By declaring our unconditional support for the US in this way, we could easily find ourselves dragged into heavy American military intervention in Syria as we hang on to Trump’s coat-tails.

A highly influential Chinese commentator this week relished the prospect of the US getting bogged down in yet another Middle Eastern adventure: ‘If the US gets trapped in Syria, how can Trump make America great again?,’ he asked, before adding, ‘As a result, China will be able to achieve its peaceful rise. Even though we say we oppose the bombing, deep in our hearts we are happy.’

The truth is that Trump’s policy on Syria has turned on a sixpence.
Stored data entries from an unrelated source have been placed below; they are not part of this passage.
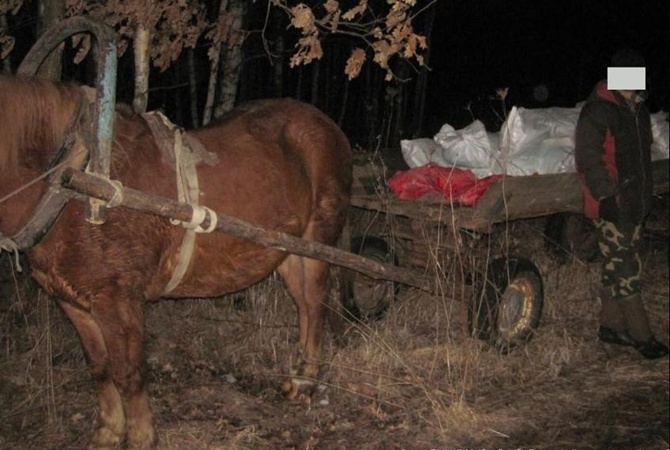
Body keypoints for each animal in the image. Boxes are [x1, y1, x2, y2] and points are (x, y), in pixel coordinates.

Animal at [0, 75, 354, 448]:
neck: (75, 185)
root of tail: (327, 124)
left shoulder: (119, 299)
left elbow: (127, 372)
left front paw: (142, 437)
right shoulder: (73, 302)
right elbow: (99, 368)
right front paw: (108, 432)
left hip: (317, 238)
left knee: (315, 302)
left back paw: (306, 380)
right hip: (284, 248)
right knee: (302, 304)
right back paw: (297, 373)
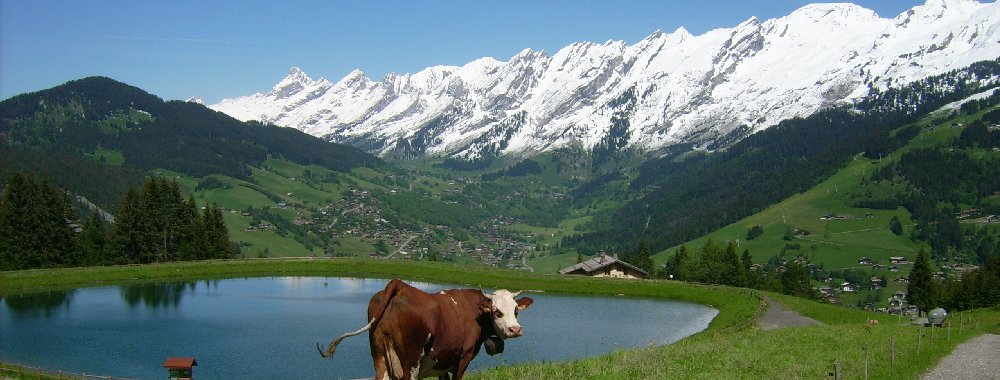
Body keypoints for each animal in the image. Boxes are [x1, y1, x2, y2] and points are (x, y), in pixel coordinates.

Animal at [322, 278, 536, 378]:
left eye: (516, 310)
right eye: (497, 311)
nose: (515, 329)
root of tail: (399, 286)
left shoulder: (442, 361)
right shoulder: (464, 356)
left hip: (379, 355)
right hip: (410, 363)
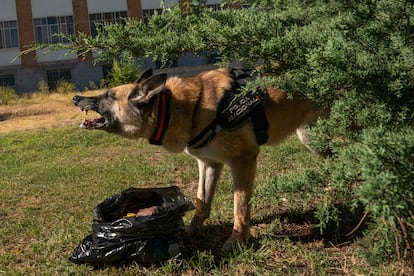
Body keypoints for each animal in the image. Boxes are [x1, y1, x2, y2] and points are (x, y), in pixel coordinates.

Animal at [73, 67, 326, 250]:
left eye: (108, 95)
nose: (75, 97)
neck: (180, 107)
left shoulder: (243, 161)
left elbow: (240, 208)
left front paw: (237, 241)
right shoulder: (209, 164)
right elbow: (202, 203)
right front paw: (189, 232)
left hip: (310, 136)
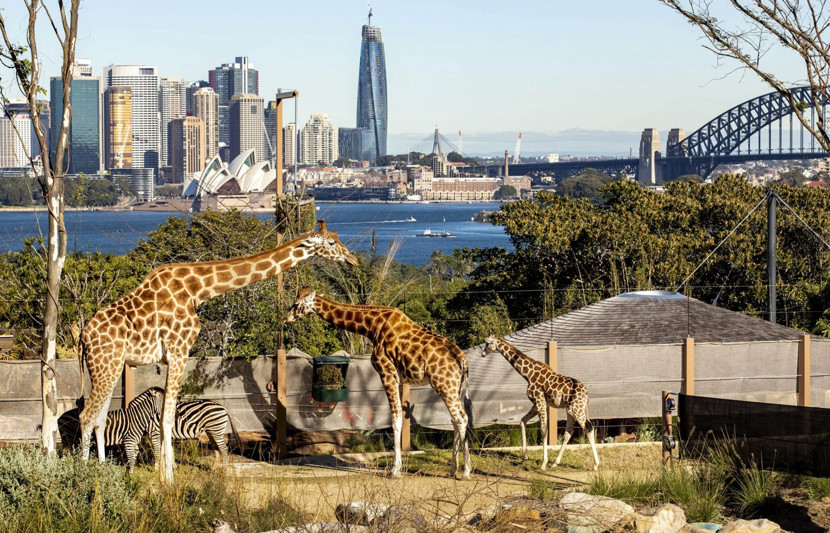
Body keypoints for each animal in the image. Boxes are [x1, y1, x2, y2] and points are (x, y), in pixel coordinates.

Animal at [77, 221, 358, 483]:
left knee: (99, 418)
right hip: (106, 365)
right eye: (331, 243)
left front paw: (165, 474)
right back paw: (83, 478)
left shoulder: (173, 355)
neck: (197, 290)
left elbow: (163, 416)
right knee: (86, 415)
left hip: (110, 367)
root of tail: (83, 336)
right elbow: (166, 418)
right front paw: (168, 480)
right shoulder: (179, 350)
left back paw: (100, 471)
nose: (352, 259)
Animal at [286, 289, 473, 479]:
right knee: (455, 419)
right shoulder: (399, 378)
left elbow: (395, 419)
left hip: (444, 385)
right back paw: (452, 470)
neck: (372, 326)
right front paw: (398, 468)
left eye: (296, 304)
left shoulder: (386, 372)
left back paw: (466, 472)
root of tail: (463, 361)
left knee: (461, 417)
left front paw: (395, 471)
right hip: (453, 387)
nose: (287, 319)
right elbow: (399, 416)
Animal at [481, 336, 599, 471]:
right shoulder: (538, 403)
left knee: (588, 428)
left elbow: (543, 431)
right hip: (571, 410)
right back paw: (555, 462)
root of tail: (587, 395)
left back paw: (596, 465)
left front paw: (543, 463)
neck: (527, 374)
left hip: (576, 409)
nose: (482, 354)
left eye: (487, 343)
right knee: (569, 432)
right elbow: (523, 421)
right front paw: (524, 456)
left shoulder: (539, 401)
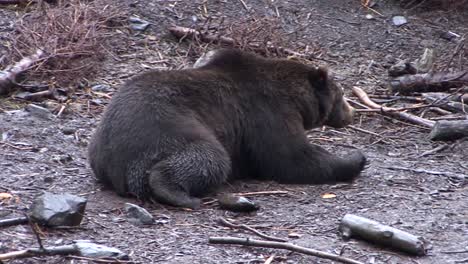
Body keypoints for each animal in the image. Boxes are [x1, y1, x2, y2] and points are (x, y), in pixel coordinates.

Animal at [87, 47, 366, 208]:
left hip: (100, 144)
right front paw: (355, 158)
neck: (298, 100)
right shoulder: (267, 112)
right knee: (210, 156)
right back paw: (183, 195)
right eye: (342, 94)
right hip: (166, 127)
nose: (351, 113)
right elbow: (291, 157)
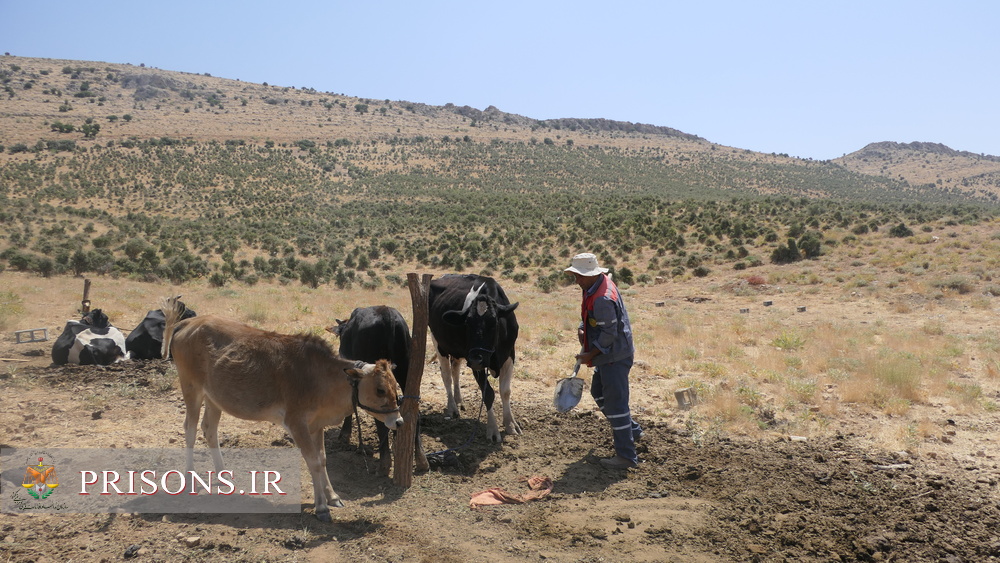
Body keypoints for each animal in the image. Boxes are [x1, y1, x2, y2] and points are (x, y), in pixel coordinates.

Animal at [160, 298, 402, 524]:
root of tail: (188, 323)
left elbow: (322, 459)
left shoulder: (316, 425)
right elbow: (313, 461)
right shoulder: (296, 424)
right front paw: (321, 507)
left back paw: (223, 476)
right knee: (190, 428)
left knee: (209, 429)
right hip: (191, 387)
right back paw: (189, 477)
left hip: (214, 397)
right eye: (380, 390)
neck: (320, 377)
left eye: (396, 386)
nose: (398, 421)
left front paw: (332, 496)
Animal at [330, 306, 428, 478]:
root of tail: (387, 315)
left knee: (382, 421)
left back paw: (384, 464)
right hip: (406, 372)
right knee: (412, 411)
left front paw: (344, 435)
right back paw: (421, 459)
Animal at [428, 276, 524, 442]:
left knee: (455, 370)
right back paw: (452, 408)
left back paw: (459, 401)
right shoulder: (476, 362)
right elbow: (488, 394)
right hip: (439, 343)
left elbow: (505, 391)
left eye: (494, 322)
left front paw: (511, 424)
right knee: (446, 375)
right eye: (467, 323)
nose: (475, 360)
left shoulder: (509, 355)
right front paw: (493, 430)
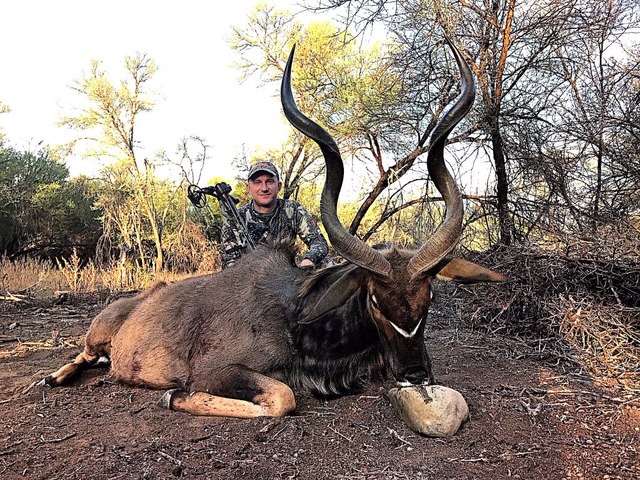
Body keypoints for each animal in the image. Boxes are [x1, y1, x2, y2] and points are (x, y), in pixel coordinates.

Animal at [39, 38, 505, 418]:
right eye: (374, 299)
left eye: (429, 297)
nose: (416, 374)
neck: (296, 317)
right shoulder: (218, 370)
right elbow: (282, 397)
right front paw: (173, 395)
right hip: (96, 337)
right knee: (83, 355)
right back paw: (52, 377)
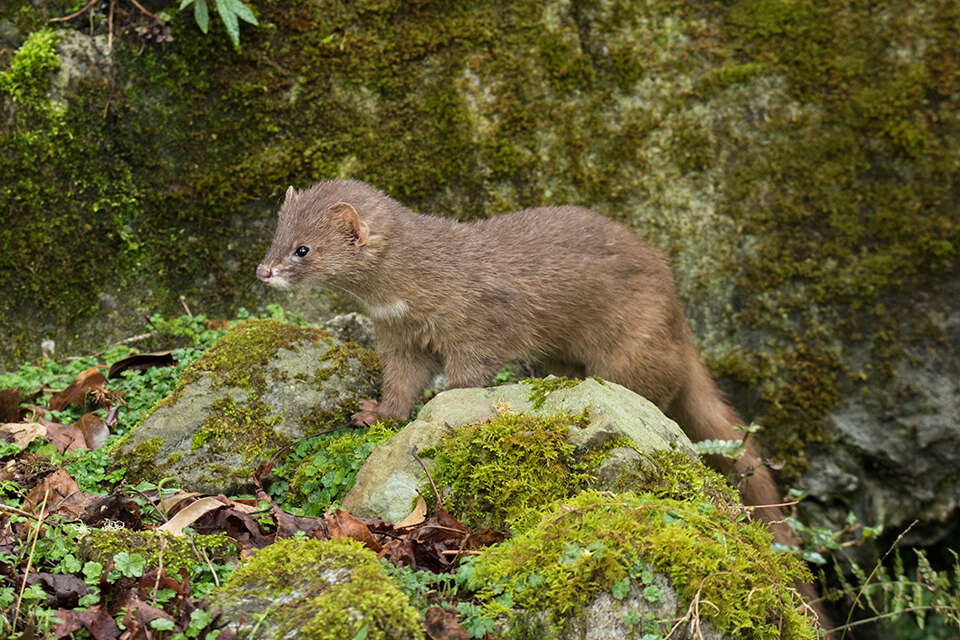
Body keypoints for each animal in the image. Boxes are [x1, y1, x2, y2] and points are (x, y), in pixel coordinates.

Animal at [255, 181, 788, 536]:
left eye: (303, 249)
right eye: (275, 237)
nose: (263, 271)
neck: (408, 293)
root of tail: (677, 313)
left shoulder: (479, 322)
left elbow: (468, 373)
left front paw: (443, 406)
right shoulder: (399, 337)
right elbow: (401, 382)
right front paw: (376, 414)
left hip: (635, 345)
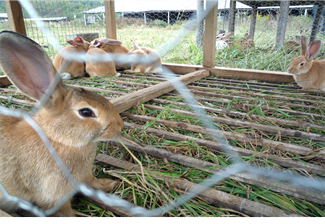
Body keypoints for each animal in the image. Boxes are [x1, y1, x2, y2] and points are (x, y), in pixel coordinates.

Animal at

When Syria used chemical weapons in 2013, Obama declared he was ready to authorise a military strike against the country but would refer the matter to Congress, which did not vote for it.

At the time, Trump took to Twitter to warn him: ‘What will we get from Syria but more debt and a possible long term conflict? Obama needs congressional approval’.

A striking incoherence has also characterised British policy towards Syria, particularly under Boris Johnson.

Last year, before he became Foreign Secretary, Johnson celebrated the al-Assad Army’s reconquest of ancient Palmyra as ‘a victory for archaeology’ after ISIS had destroyed many treasured Roman buildings during its occupation of the city.

Even two months ago as Foreign Secretary, Johnson recalled an Iraqi guide who, speaking of the late Saddam Hussein, told him: ‘It is better sometimes to have a tyrant than not to have a ruler at all.’

Yet now he is demanding regime change in Syria – even though all the evidence from our misbegotten adventures in Iraq and Libya show that regime change leads to chaos and carnage.

Johnson’s determination yesterday to get his G7 colleagues to impose enhanced sanctions on Russian generals involved in Syria was also illiterate – which is why it was rejected out of hand by Germany and Italy.

It would have surely put the Russian president’s back up to such an extent that it would have completely undermined US Secretary of State Rex Tillerson’s visit to Moscow to persuade Putin to think again about backing al-Assad.

The fact is that, at the moment, we have seen no concrete evidence that al-Assad personally ordered this latest chemical attack – couldn’t it just as easily have been a rogue local commander [or more likely Sunni terrorists]?

And while demands for al-Assad to be deposed continue, there have been no viable suggestions as to who might replace him to ensure peace returns to the country. Unpalatable though it may appear, he seems likely to be the only person able to bring peace to that benighted country – albeit by crushing his enemies.

From this episode Johnson emerges as a lightweight figure, with little real influence and an erratic grasp of what truly is at stake.

To understand the risks of Britain’s involvement, we need to consider the cause of the civil war in Syria and why it has lasted a full six years and counting.

Soon after it started in 2011 as a result of the so-called Arab Spring, it degenerated into a deadly proxy war, involving Russia and Iran and Hizbollah Shiites on President al-Assad’s side, and Qatar, Saudi Arabia and Turkey helping the Sunni Islamist anti-Assad rebels. Many of these rebel groups are extremists – allies and proxies of al-Qaeda, which will grow stronger as ISIS weakens.

One perennial Western delusion throughout this conflict has been that there is anyone left resembling a ‘moderate’ opposition group to step into al-Assad’s shoes if he goes.

The slaughter has also been on both sides – we constantly read reports of at least ‘400,000’ dead but that actually includes anywhere between 114,474 and 163,753 combatants on the Syrian government side.